July 13, 2017

Aspirin- part 2

Articles by Dr. Erdman are for informational purposes, and are not to be taken as specific medical advice.

Before you jump on the bandwagon of taking aspirin daily for the reduction of heart attacks, stroke and cancer, you really need to educate yourself on the actual benefits and side effects.   Like we showed last week, recent studies point toward no benefit in reducing heart attack with aspirin use.  In fact, use of aspirin by people who have not had a cardiac event seems to increase the incidence of heart attack.

Let’s start with the professed benefit of taking an aspirin a day. It is said to help prevent cardiovascular events, especially in a person who already has had a heart attack or stroke. A recent report came out saying aspirin prevents cancer when taken for at least 3 years. The process of thinning the blood so it can circulate more easily amongst clogged and narrowed arteries sure seems logical enough, if it only were true.

Aspirin’s effectiveness has been over-valued and its scientific record shows the practice to be an abysmal failure. Dr. John G.F. Cleland, a cardiologist in the United Kingdom, has done a lot of research into this subject, analyzing studies of more than 100,000 patients at high risk for cardiovascular events. He concluded aspirin therapy was not shown to save lives. All the large, long term studies show those who take aspirin live no longer than those who don’t. He wrote that those studies which showed some benefit are seriously flawed and the interpretation is biased.

One note of interest that Dr. Cleland makes is this: “Aspirin changes the way vascular events present themselves, rather than preventing them. The number of non-fatal (not dead) events may be reduced, BUT there is an increase in sudden deaths. Aspirin may conceal a cardiac event in progress.” Which would you rather have, pain and signs of a heart attack so you have some time to get treatment, or just die from it without warning? I could make a case for either one, but most people prefer to live a little longer, if possible.

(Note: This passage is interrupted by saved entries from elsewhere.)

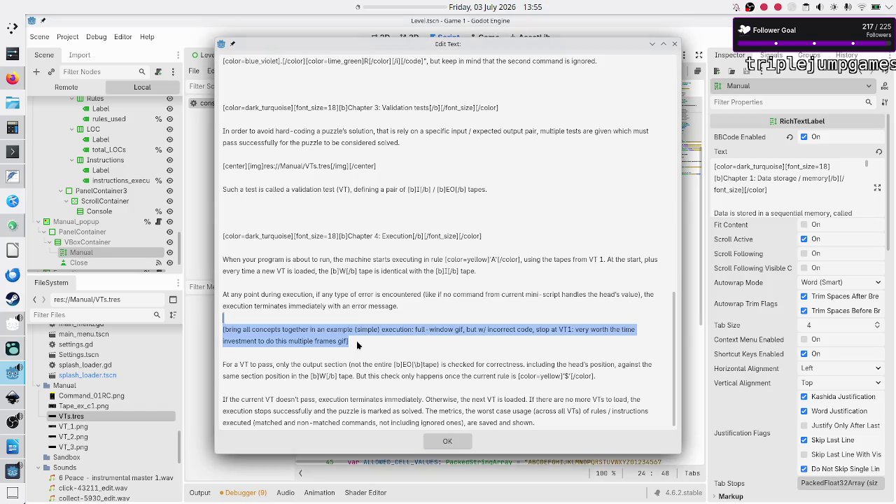
key(Delete)
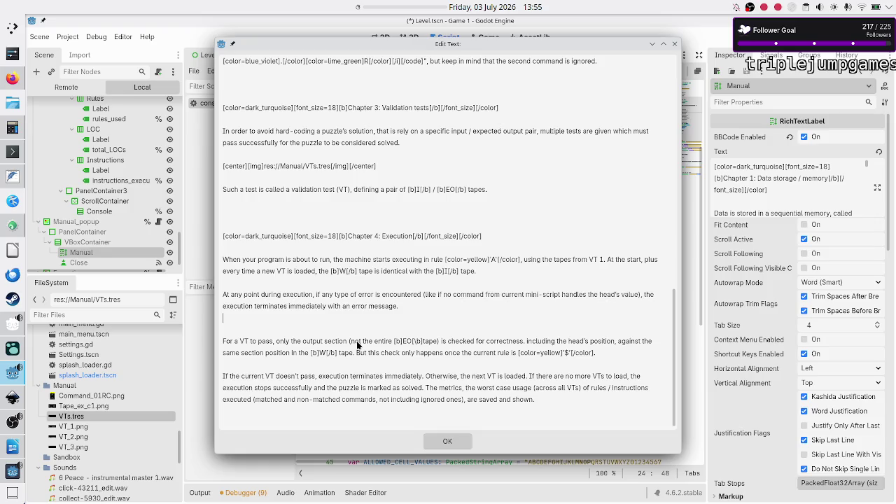
key(Return)
text([gif])
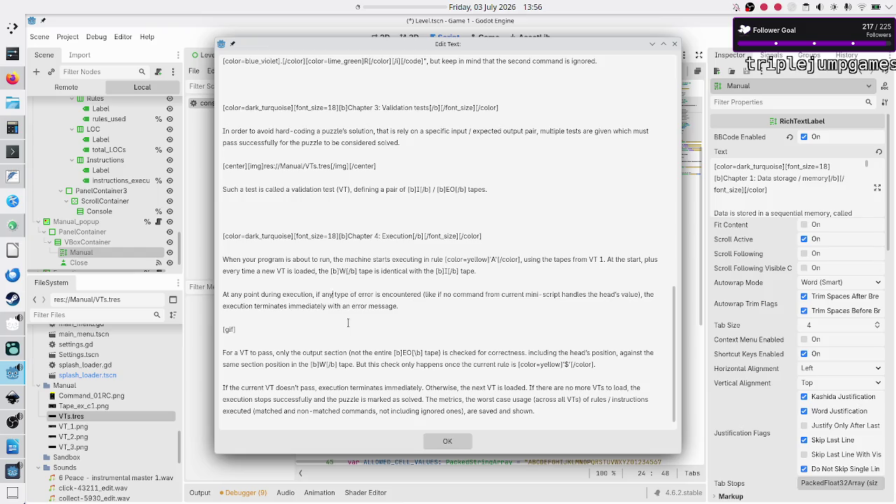
text([])
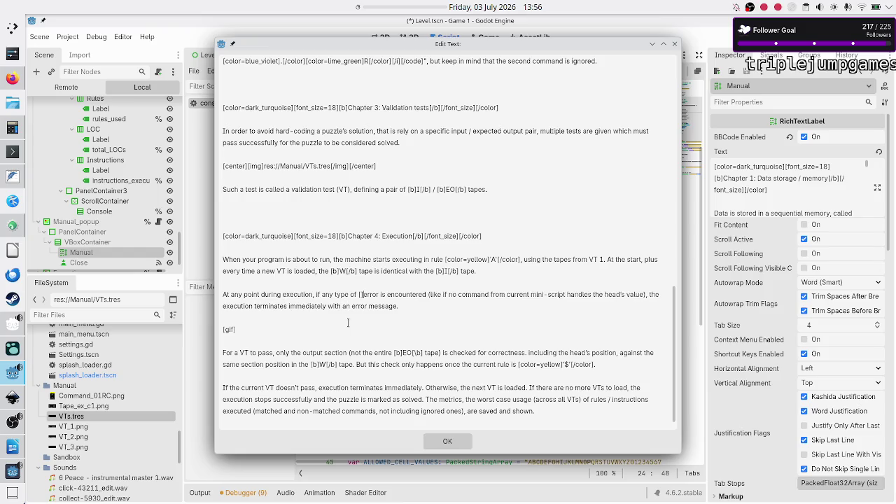
text(color=)
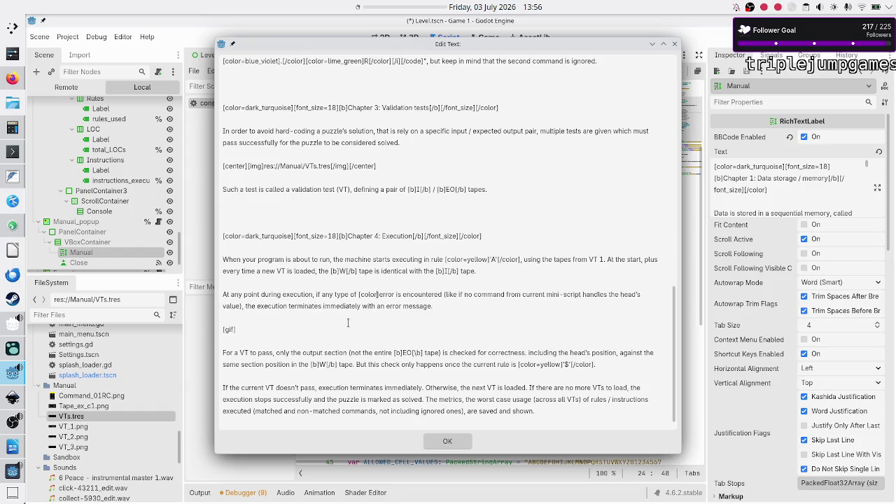
text(red)
text(dark)
- Wrap 'error' in [color=red]...[/color] and apply the edited manual text with OK
key(BackSpace)
key(BackSpace)
key(BackSpace)
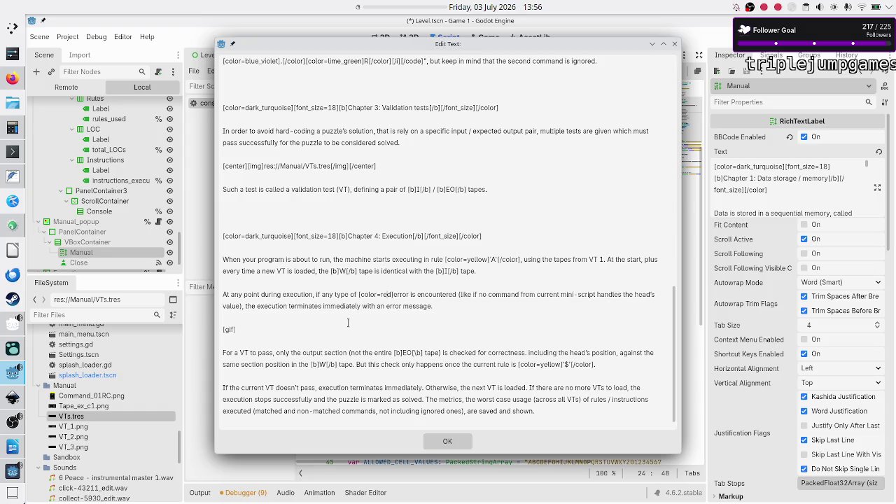
key(ctrl+Right)
text([/col)
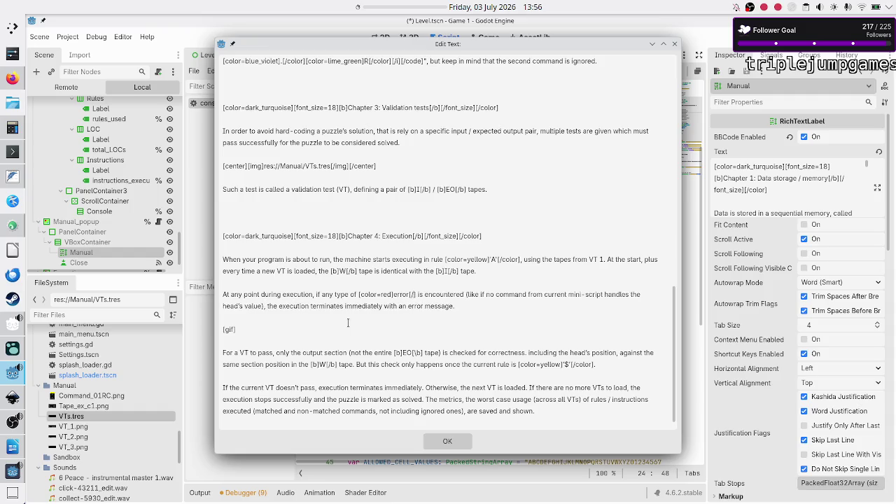
text(or])
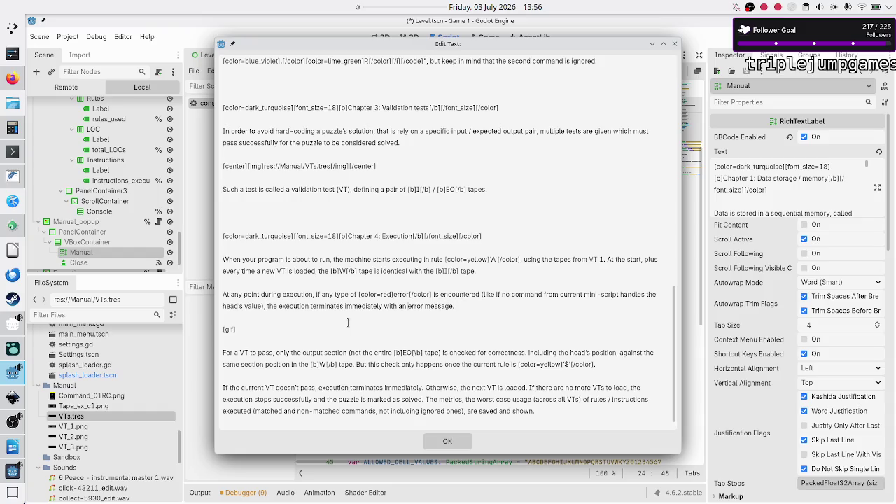
key(Right)
key(Right)
key(Right)
click(447, 442)
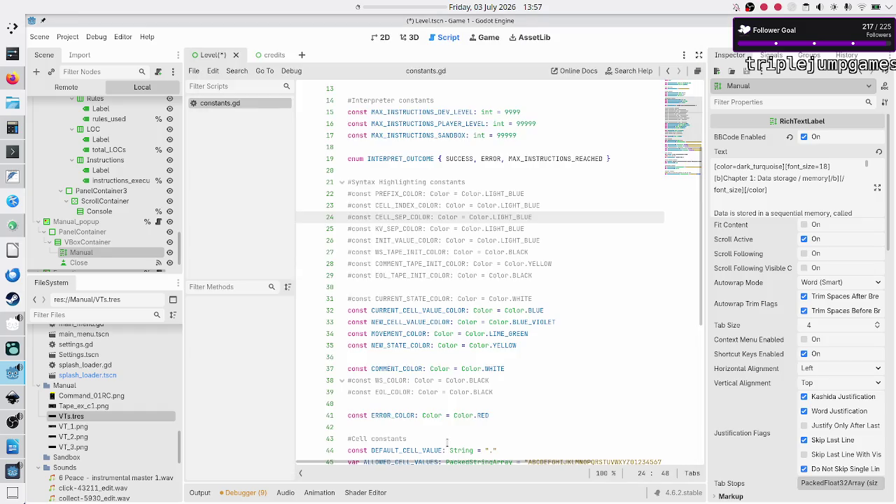
- Save the Level scene with Ctrl+S, check the running game's manual, then return to Godot
click(434, 425)
key(ctrl+s)
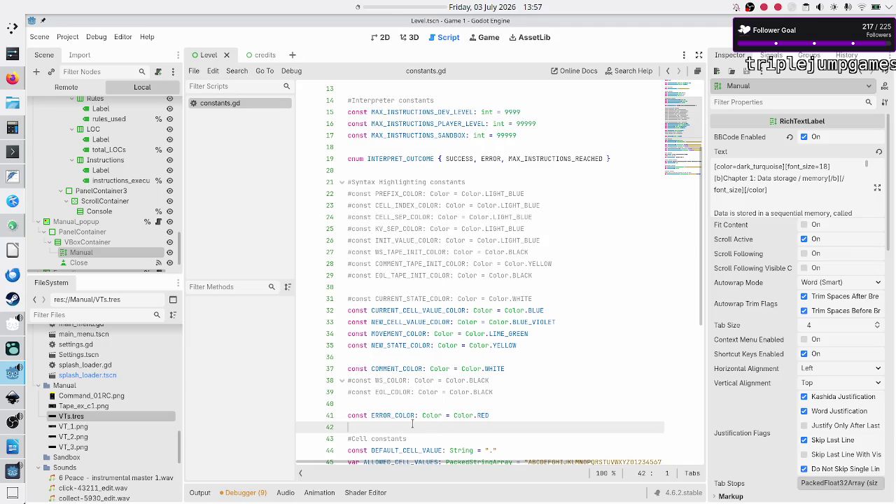
click(10, 474)
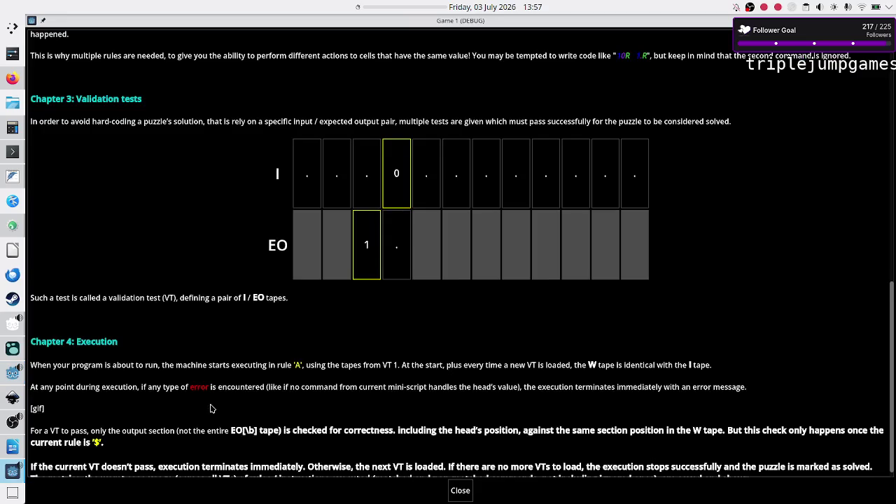
scroll(357, 365, down, 1)
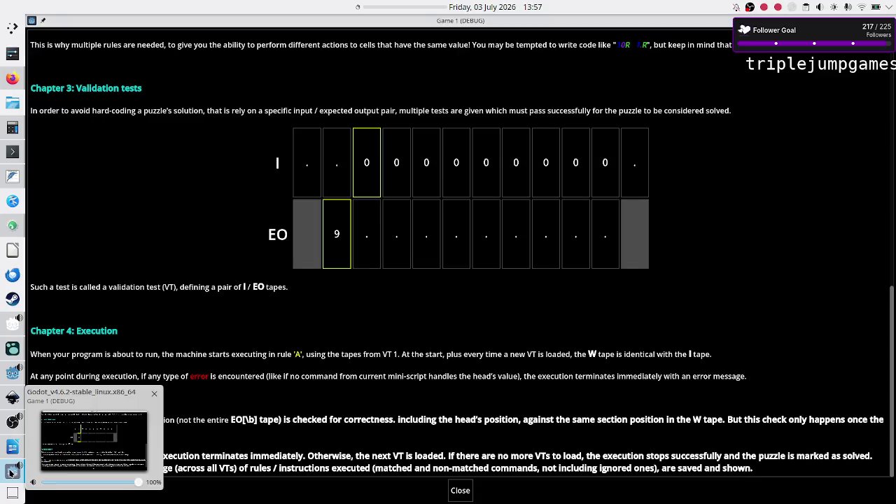
click(12, 373)
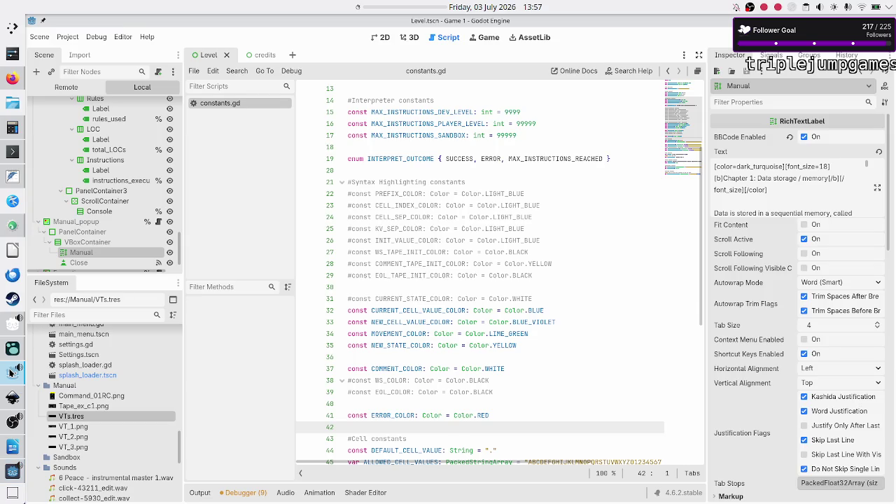
- Reopen the manual's full Text at Chapter 4's EO tape markup, then switch to the game window
click(876, 187)
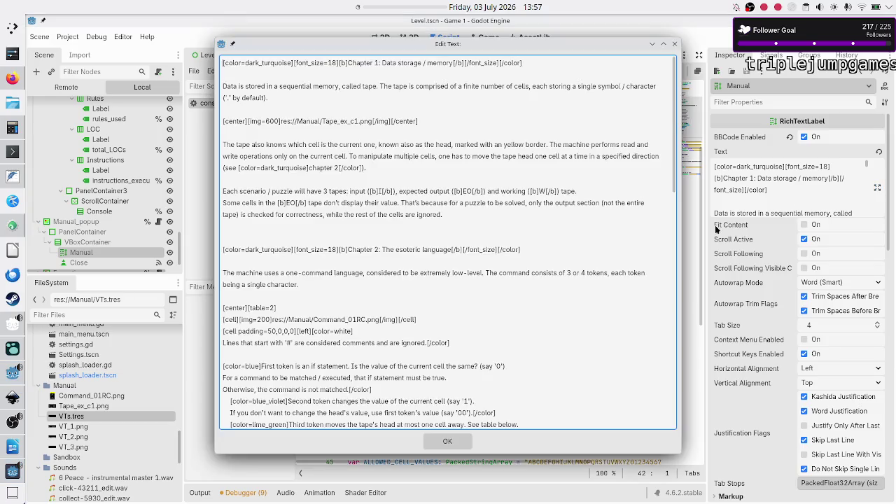
scroll(416, 366, down, 10)
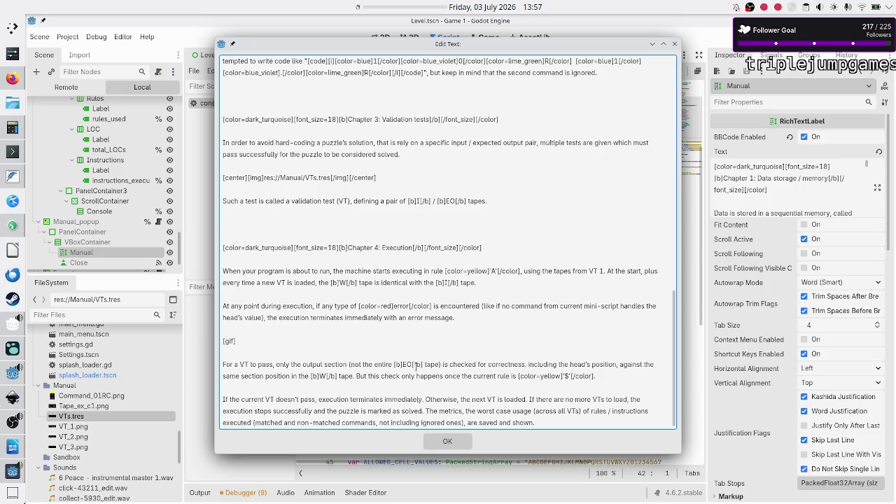
click(393, 364)
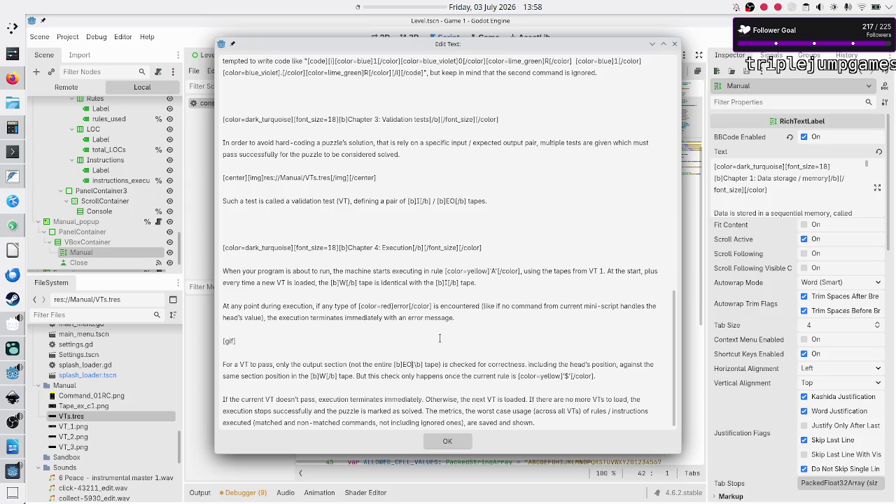
key(alt+Tab)
key(alt+Tab)
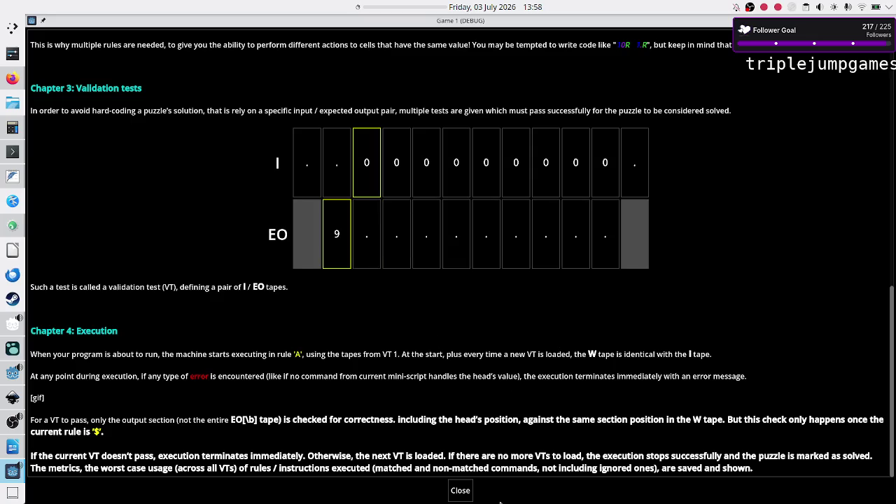
- Close the game's manual, confirm the Edit Text dialog with OK, and reopen the manual with F1
click(460, 491)
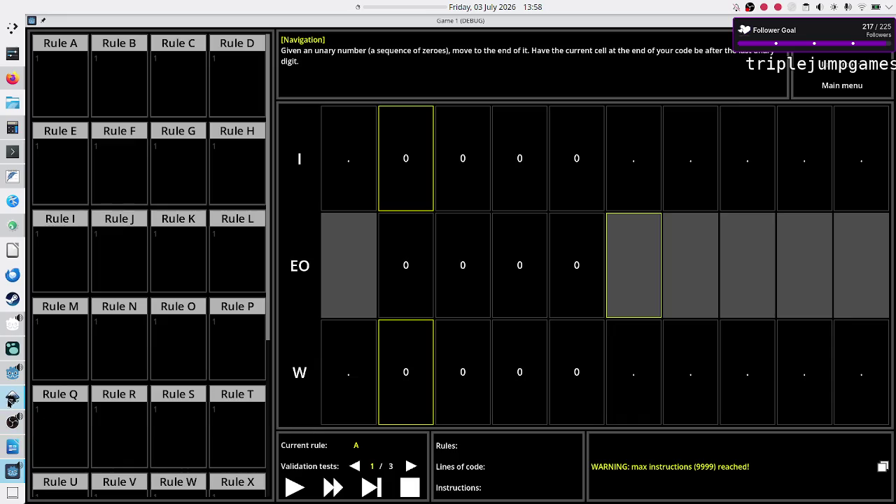
click(12, 373)
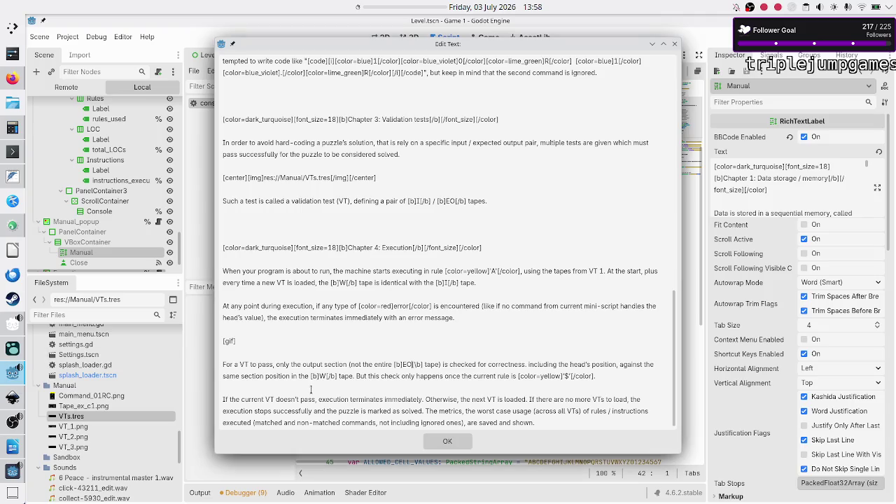
click(442, 441)
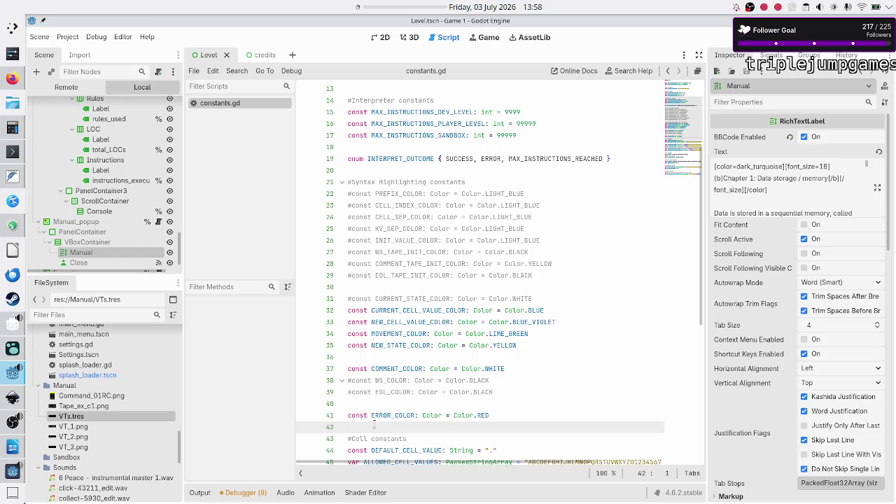
key(alt+Tab)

A 2010 study published in the Journal of the American College of Cardiology, October 19, by Jonathan Rich, showed that patients taking aspirin showed a higher risk for recurrent heart attack and associated heart problems.

Here comes the scary part of regular aspirin use, the side effects. Routine use of aspirin has been associated with the following problems: Bleeding, especially of the GI tract, duodenal ulcers, GI damage, and diverticular disease; increased risk of kidney failure, hearing loss, tinnitus and hemorrhagic brain strokes. There is also the risk of blindness from excessive cataract formation and age related macular degeneration.

The number one side effect is gastrointestinal bleeding. A 2009 Australian study showed aspirin causes damage even at the” low” doses used for “cardiovascular protection,” which is about 80 mg. The damage to your duodenum, the upper bowel right after the stomach, can occur in as little as 2 weeks, and is likely to present as an ulcer, which can bleed severely and go unnoticed. This bleeding is more pronounced in the elderly. The annual ulcer rate for those taking aspirin regularly is approximately 28%, or 1 in 4.

Scientists have known for a while that long term use of aspirin therapy, 10 years or longer, is associated with a 44% increase in cataracts. Oddly, the risk was greater in those under 65, compared to older subjects.

Dr. Mercola says the real key to preventing heart disease is to use a combined approach to wellness. These are keys to good health overall, and are preventive ideas for many chronic problems we face. You must restrict your sugar intake, especially fructose, to very low amounts. Avoid processed foods, preservative, additives, artificial sweeteners and grains as much as possible. Eat foods raw when possible. Consume grass fed beef and milk products, they contain as much omega 3 fatty acids as wild salmon, and have healthy saturated fats. Add more omega 3 fats to your diet in the form of krill oil or fish oil. Get plenty of vitamins D and K2. Finally, make sure you exercise properly, with peak fitness interval training, and keep a healthy weight and body composition. Don’t ever forget that side effects of physician prescribed medication are the 4th leading cause of death today.